■ ASSIGNED TASK:
Decide whether each statement below agrees with the passage on the NCRP, answering yes or no and quoting the passage's deciding words exactly. (a) The NCRP was first known as the Advisory Committee on X-ray and Radium Protection. (b) Subcommittee recommendations can be published without the council's approval. (c) The ICRP is a regulatory agency.

■ READING TEXT:
= Beginning of Section =

UNITED STATES NUCLEAR REGULATORY PROGRAM National Council on Radiation Protection and Measurements The ICRP is not a regulatory agency. It is a scientiﬁc body that makes recommendations for radiation safety standards. In accordance with the policy laid down by the ICRP, its recommendations are adapted to the needs and conditions in the various countries by national bodies. In the United States, this function is served by the NCRP. This organization, which was originally known as the Advisory Committee on X-ray and Radium Protection (founded in 1929), consists of a group of technical experts who are specialists in radiation safety and scientists who are experts in the disciplines that form the basis for radiation safety. The concern of the NCRP is only with the scientiﬁc and technical aspects of radiation safety. To accomplish its objectives, the NCRP is organized into a main council, whose members are selected on the basis of their scientiﬁc expertise, and a number of subcommittees. Each of the subcommittees is responsible for preparing speciﬁc recommendations in its ﬁeld of competence. The recommendations of the subcommittees require approval of the council before they are published. Finally, the approved recommendations are published by the council, with titles such as Report No. 147, Structural Shielding Design for Medical X-Ray Imaging Facilities. It should be emphasized that the NCRP is not an ofﬁcial government agency, although its recommendations are very seriously considered by regulatory agencies.

= End of Section =

■ AVAILABLE DATA:
= Beginning of Section =

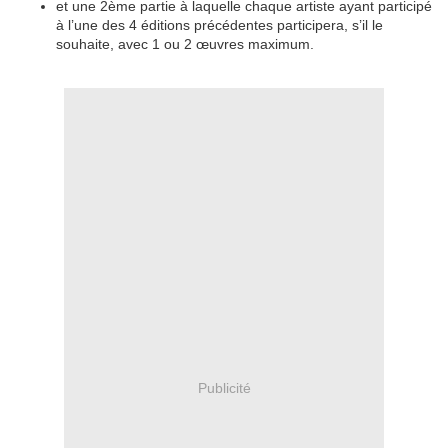
et une 2ème partie à laquelle chaque artiste ayant participé
à l’une des 4 éditions précédentes participera, s’il le
souhaite, avec 1 ou 2 œuvres maximum.
Publicité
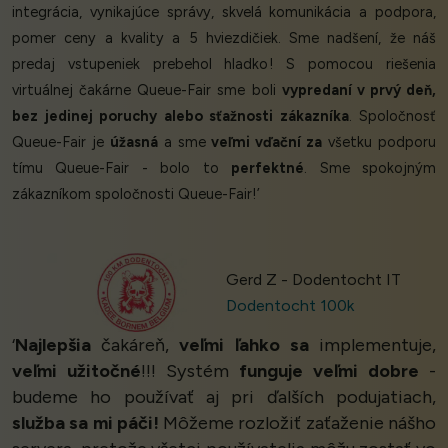
integrácia, vynikajúce správy, skvelá komunikácia a podpora,
pomer ceny a kvality a 5 hviezdičiek. Sme nadšení, že náš
predaj vstupeniek prebehol hladko! S pomocou riešenia
virtuálnej čakárne Queue-Fair sme boli
vypredaní v prvý deň,
bez jedinej poruchy alebo sťažnosti zákazníka
. Spoločnosť
Queue-Fair je
úžasná
a sme
veľmi vďační za
všetku podporu
tímu Queue-Fair - bolo to
perfektné
. Sme spokojným
zákazníkom spoločnosti Queue-Fair!’
Gerd Z - Dodentocht IT
Dodentocht 100k
‘
Najlepšia
čakáreň,
veľmi ľahko sa
implementuje,
veľmi užitočné
!!! Systém
funguje veľmi dobre
-
budeme ho používať aj pri ďalších podujatiach,
služba sa mi páči!
Môžeme rozložiť zaťaženie nášho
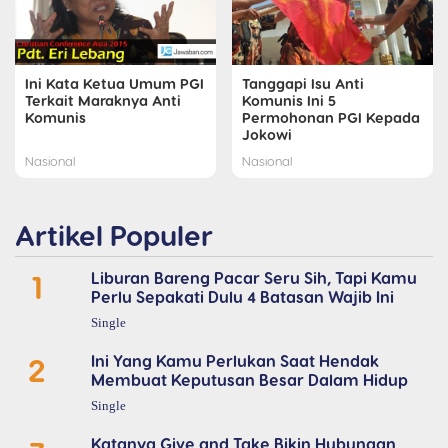
Ini Kata Ketua Umum PGI
Tanggapi Isu Anti
Terkait Maraknya Anti
Komunis Ini 5
Komunis
Permohonan PGI Kepada
Jokowi
Nasional
Nasional
Artikel Populer
1
Liburan Bareng Pacar Seru Sih, Tapi Kamu
Perlu Sepakati Dulu 4 Batasan Wajib Ini
Single
2
Ini Yang Kamu Perlukan Saat Hendak
Membuat Keputusan Besar Dalam Hidup
Single
Katanya Give and Take Bikin Hubungan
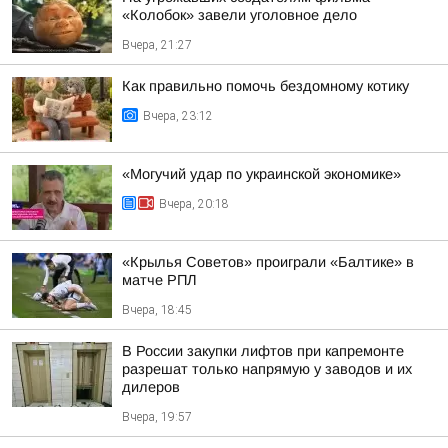
«Колобок» завели уголовное дело
Вчера, 21:27
Как правильно помочь бездомному котику
Вчера, 23:12
«Могучий удар по украинской экономике»
Вчера, 20:18
«Крылья Советов» проиграли «Балтике» в
матче РПЛ
Вчера, 18:45
В России закупки лифтов при капремонте
разрешат только напрямую у заводов и их
дилеров
Вчера, 19:57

= End of Section =

■ RESULT:
(a) Yes: "which was originally known as the Advisory Committee on X-ray and Radium Protection (founded in 1929)"
(b) No: "The recommendations of the subcommittees require approval of the council before they are published."
(c) No: "The ICRP is not a regulatory agency."